Tuesday, August 21, 2012

How the Doctor Saved My Sanity

There are some days you wake up and feel like you have the world in the palm of your hand. You're ready and eager to battle any challenge thrown at you.

There are other days when you wake up feeling like everything you've ever done has been a mistake and the pathetic, abysmal life your living now is only a result of the poor choices you've made.

Today was neither of those days.

Today, I woke up in my bed for the 70-something-ish time this summer feeling as if I might just walk away from everything I've ever known if the right opportunity passed me by. I didn't have anything keeping me where I was, besides maybe a signature on a nine-month lease agreement, and suddenly everything felt like it needed to change. Thus I began to wonder...

The following is a list of things I compiled not keeping me where I currently am:

-two mediocre, dead-end, part-time jobs.
-three permanent (and one not-so-permanent) roommates of whom I loathe and despise.
-an apartment next door to the university I just graduated from three months ago.

Sounds really appealing, right? A recent college graduate with a bachelor's degree and all I had to show for it were two $8/hr jobs and a shitty home life. I could have gotten all of those things without going to college and spent about $90,000 less of money I didn't even have.

But then there had to be something good about what I was doing...

The following is a list of things I compiled keeping me where I currently am:

-The aforementioned $90,000 in school debt.
-Two bank accounts with a dazzling grand total of $178.36.
-That damned lease agreement.

After carefully and thoroughly studying the two lists, I made a rather shocking discovery -- neither contained a single positive item. But how did this make sense? There was supposed to be some good in there somewhere. I mean, isn't that why they called it "pros and cons" and not just "cons and cons"? Suddenly my world began to blur and I felt like I was being swallowed up and suffocated by the air around me.

Breathe. I had to remember to breathe.

Two emotionally draining hours of worrying and a silent crying session into my pillow later, a thought popped into my mind which hadn't occurred to me before: maybe the reason I was so unhappy was because I never even gave myself the opportunity to actually enjoy what I was doing, even if it wasn't exactly what I had planned in the grand scheme for my life.

Then it hit me. Stress. I could not remember a time when I didn't feel overwhelmed by some aspect in my life. Four years of college was basically a breeding ground for unhealthy mental behaviors and I'd succumbed to an unendurable hopelessness that haunted me even after I had left the world of academia. I couldn't seem to shake it off. Bills. Debt. Roommates. Family.
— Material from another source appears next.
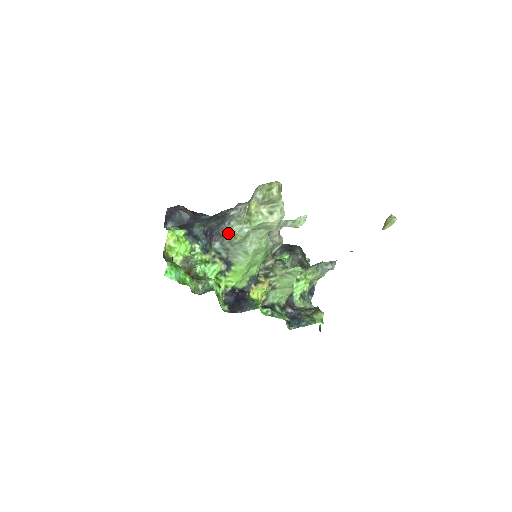
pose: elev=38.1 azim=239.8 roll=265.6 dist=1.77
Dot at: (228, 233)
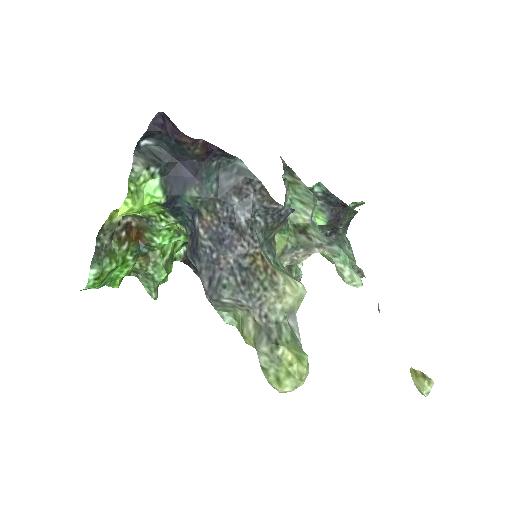
Dot at: occluded
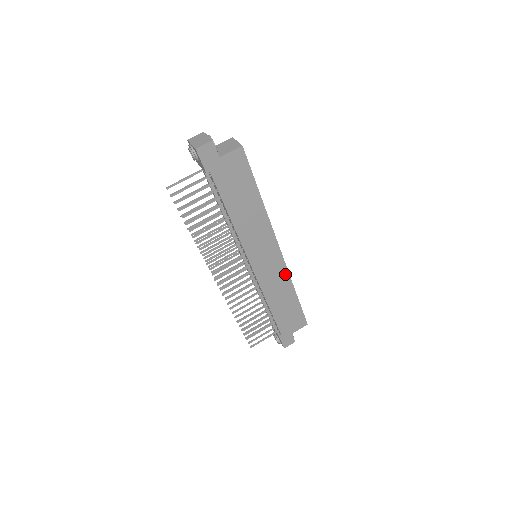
There it was, the dark shadow of doom, hiding around every corner.

As I was contemplating this theory, I glanced at a piece of art I'd done, hanging on my bedroom wall. On it was a quote that read: "The way I see it, every life is a pile of good things and bad things. The good things don't always soften the bad things, but vice versa, the bad things don't necessarily spoil the good things and make them unimportant." 

There it was, hanging above my head all along. The answer to all my problems. I was looking at everything through the wrong lens. I needed to adjust the focus and put away the shades. Leave it to Doctor Who to inspire within me a new attitude.

While keeping the wisdom of the Doctor in mind, I created a new list.

My pile of good things:

-living independently on my own for the first time in my entire life without the help of anyone else.
-having the opportunity to be a part of what a I love most dearly in life, theatre, and doing it with people whom I've genuinely come to enjoy.
-being employed at two different businesses while some people have no jobs at all.
-forming even stronger relationships with some close friends and being able to share in the happiness of one of my best friends as she begins to plan her wedding.
-being single and having no one to answer to or tie me down.

While I still find it difficult to define many of the events, obstacles, and situations in my life as positive, I've spent most of the day working on my perception of the things I don't necessarily find appealing. I really believe that with a little work I can start to change my mindset and learn to alleviate some of this unwanted stress in my life. I can't change everything, of course, there will always be bills to pay and lessons to learn -- that pile of bad things -- but at the very least I can open myself up the things that I have good in life and allow myself to embrace their potential.